# Sugar beets



## spunk (Dec 27, 2014)

I'm going through my seed catalogs saw sugar beet seeds. Been reading up on the processes they do to produce the sugar from them. It was interesting. Some of the refining and ending process sound like wine making in a way to create the white sugar substance. Anyhow I also found info on making sugar beet syrup at home with your home grown beets. I want to try this summer. Them maybe make a mead like with it. Sounds fun.


----------



## Tenbears (Dec 28, 2014)

Sugar beats are easy to grow. In my youth my family grew thousands of acres of them. During the depression when Canadian buyers would pay more for them Great western sugar would give shares to loyal farmers who sold the them at a slightly lower price. when my grandfather died he had thousands of shares. Any way they are a fun veggi at the table and are great as French fries. However because they are full of sugar they really cannot be used in a melomel. With their high sugar content, the addition of honey sets the SG. so high I doubt you could keep a yeast going well.


----------



## spunk (Dec 28, 2014)

Interesting I may be asking more questions when spring comes along. What if you used straight syrup and no honey and process like a mead. I'm going to a least try the syrup. Info said, I think I will have to refer back you can make it even like a molasses type syrup.that prob be to strong flavor.


----------



## Jericurl (Dec 28, 2014)

Hmmm....We have a decently sized garden (for an urban plot) every year and I've just about convinced Manthing to make me two new raised beds.
I may see if I can sneak a third in there and grow a few of these.

Does anyone know if they do well in hot areas?
Or I guess I could always just sow some now and see how they do.

I guess you could run one or two through a food processor, maybe simmer it for a bit, then strain and use the water for your must. That way you get some of the flavor and sugar without messing about with your SG.


----------



## Jericurl (Dec 28, 2014)

I just may try those out then.

If they don't work for us, then they certainly sound like a tasty treat for the chickens.


----------



## spunk (Dec 29, 2014)

I'm trying to going to make syrup.maybe try using that or the suger beet wine recipe.the syrup can even be cleared with same of the same stuff we use in wine making. Says you can eat the greens when young I'll probably try then feed greens to my rabbits. A no waste plant.


----------



## Tenbears (Dec 29, 2014)

spunk said:


> I'm trying to going to make syrup.maybe try using that or the suger beet wine recipe.the syrup can even be cleared with same of the same stuff we use in wine making. Says you can eat the greens when young I'll probably try then feed greens to my rabbits. A no waste plant.

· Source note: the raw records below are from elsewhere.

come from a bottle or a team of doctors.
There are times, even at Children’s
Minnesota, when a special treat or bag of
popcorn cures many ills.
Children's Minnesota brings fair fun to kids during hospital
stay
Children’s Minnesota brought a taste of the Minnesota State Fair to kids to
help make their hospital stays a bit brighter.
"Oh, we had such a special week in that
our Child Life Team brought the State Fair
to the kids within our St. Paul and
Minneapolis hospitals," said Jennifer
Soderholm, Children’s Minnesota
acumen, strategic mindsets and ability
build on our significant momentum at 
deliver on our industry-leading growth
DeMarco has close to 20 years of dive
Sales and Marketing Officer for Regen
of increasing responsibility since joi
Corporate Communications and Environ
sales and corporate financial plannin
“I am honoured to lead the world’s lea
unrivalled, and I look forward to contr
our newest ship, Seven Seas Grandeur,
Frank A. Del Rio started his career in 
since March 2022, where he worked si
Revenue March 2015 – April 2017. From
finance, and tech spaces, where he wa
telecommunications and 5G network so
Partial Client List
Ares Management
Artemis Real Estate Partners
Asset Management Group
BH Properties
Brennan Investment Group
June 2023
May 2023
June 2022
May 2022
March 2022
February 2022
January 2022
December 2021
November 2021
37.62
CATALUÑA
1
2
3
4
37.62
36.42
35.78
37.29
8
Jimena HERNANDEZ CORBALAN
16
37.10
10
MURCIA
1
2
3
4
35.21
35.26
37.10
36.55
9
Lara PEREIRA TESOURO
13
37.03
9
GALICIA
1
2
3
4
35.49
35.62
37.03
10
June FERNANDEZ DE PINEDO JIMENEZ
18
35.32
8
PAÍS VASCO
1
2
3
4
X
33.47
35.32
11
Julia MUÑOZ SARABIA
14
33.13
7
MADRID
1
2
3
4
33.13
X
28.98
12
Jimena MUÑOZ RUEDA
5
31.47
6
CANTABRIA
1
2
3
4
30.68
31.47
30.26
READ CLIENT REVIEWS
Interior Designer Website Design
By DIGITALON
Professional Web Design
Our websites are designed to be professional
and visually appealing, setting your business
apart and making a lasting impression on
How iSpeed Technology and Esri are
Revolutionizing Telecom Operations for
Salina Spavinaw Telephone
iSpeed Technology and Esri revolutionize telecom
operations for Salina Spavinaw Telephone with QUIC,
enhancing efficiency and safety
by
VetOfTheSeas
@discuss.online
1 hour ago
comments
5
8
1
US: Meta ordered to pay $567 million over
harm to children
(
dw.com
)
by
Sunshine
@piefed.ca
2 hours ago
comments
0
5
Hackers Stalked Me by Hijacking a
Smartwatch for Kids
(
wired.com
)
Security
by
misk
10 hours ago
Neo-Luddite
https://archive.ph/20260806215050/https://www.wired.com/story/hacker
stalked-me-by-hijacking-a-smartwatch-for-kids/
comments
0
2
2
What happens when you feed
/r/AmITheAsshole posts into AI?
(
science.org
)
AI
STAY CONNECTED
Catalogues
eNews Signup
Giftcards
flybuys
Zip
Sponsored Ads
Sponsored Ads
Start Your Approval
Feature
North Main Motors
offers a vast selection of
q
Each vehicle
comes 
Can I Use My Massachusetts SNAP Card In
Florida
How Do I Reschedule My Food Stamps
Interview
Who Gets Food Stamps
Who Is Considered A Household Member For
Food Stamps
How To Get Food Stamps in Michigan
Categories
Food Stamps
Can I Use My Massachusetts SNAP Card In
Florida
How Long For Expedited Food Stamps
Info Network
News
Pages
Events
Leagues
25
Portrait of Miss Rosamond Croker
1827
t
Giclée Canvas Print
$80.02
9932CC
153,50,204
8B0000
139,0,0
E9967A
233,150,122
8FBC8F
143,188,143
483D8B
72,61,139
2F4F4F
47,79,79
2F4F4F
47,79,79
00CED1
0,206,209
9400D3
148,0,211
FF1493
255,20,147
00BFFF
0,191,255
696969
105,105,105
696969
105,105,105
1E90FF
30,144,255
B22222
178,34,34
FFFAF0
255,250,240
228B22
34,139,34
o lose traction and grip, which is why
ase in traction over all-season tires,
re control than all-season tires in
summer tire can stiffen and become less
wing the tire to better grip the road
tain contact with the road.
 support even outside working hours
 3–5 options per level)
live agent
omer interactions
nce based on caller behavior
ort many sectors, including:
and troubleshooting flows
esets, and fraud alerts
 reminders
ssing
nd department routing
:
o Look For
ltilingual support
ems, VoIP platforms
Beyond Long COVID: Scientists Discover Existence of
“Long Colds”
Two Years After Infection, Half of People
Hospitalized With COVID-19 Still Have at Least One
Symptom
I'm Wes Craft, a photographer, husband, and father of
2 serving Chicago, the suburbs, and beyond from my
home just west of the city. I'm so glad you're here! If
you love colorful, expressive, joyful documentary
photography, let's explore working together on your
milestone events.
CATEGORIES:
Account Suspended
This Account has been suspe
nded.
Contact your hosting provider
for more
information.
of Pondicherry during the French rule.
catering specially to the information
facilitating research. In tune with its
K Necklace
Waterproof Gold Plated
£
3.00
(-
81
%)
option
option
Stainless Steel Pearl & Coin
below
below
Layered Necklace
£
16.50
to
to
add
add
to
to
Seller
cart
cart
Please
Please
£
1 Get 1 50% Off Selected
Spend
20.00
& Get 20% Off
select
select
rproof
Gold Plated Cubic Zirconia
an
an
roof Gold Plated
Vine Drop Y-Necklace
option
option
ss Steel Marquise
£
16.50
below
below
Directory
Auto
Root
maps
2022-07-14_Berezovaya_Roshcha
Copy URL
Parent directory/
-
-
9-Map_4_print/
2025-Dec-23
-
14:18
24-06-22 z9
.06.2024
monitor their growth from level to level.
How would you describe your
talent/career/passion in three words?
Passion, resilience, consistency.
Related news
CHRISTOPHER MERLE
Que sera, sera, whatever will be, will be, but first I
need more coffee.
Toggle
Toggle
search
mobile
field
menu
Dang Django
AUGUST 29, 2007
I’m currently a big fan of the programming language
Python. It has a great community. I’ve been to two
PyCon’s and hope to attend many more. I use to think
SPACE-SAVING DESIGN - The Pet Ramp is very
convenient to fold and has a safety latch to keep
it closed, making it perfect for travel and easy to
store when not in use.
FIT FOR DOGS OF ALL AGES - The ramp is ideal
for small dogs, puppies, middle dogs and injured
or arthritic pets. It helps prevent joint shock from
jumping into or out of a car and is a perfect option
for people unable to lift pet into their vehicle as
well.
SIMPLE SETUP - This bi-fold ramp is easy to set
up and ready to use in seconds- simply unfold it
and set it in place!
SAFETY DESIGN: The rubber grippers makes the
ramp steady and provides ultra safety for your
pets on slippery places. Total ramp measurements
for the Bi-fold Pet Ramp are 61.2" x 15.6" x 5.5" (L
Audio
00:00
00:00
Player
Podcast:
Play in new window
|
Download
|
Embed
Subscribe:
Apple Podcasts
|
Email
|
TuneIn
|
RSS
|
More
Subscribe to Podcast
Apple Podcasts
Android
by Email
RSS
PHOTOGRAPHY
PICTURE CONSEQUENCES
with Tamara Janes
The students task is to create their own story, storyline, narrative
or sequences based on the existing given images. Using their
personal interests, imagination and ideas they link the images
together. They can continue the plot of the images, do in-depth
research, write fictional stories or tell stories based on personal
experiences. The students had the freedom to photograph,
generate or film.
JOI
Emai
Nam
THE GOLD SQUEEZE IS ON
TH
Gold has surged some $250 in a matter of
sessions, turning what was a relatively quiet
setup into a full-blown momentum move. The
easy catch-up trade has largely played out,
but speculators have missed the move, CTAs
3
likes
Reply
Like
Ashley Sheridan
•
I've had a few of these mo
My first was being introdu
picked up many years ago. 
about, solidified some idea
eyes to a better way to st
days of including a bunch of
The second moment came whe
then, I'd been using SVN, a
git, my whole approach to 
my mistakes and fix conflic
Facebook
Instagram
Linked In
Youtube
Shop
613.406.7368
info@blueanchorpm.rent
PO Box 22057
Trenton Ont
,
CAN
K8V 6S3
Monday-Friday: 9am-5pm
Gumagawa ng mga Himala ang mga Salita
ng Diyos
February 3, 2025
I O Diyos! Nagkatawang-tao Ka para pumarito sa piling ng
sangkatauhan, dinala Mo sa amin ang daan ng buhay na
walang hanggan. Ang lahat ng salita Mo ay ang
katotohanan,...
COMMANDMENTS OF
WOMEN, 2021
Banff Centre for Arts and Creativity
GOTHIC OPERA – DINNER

I would not say that unless you have livestock to feed the unfermented pulp to you will have a lot of that to waste.


----------



## spunk (Dec 29, 2014)

Well yea ya got me there if I did that's where it would go. Quail and chicken prob eat them. I'll just compost the waste so it goes back into my garden. So that good for me you can keep pulling the leaves of the plants they will grow back and I can feed the rabbits from a few of the plants. I'm up for a challenge.


----------



## Tenbears (Dec 30, 2014)

Even at that I guess it would not be wasted. Anything that goes back to our mother to nourish her in turn nourishes us. The cycle will be complete. My hogs would sure like those beat pulp though.


----------



## spunk (Dec 30, 2014)

Will see if I get them too grow anyhow. I read that people plant them to attract deer to their land for hunting. If I only had 5 or so I would be trying all kinda stuff.


----------



## Dominic1920 (Jan 11, 2015)

Sugar beets are a big crop in Imperial valley near El Centro California, theres a big sugar beet processing plant there called Spreckles Sugar. They produce granulated sugar and the byproducts is sugar beet pulp and molasses that is sold to livestock producers and ethanol producers. There is even a company in San Diego that uses sugar beets to produce a distilled alcohol that is sold over seas to France to the makers of Triple Sec. I've seen the livestock grade sugar beet molasses that is sold in feed stores here it has a real strong sulfur smell to it, apparently cows like it though.


----------



## spunk (Jun 26, 2015)

I started some seeds i received on line. Some came up. So maybe i can make some sugar beet. plants are about a foot tall now. Not many but what the heck ill see what i can do with them.


----------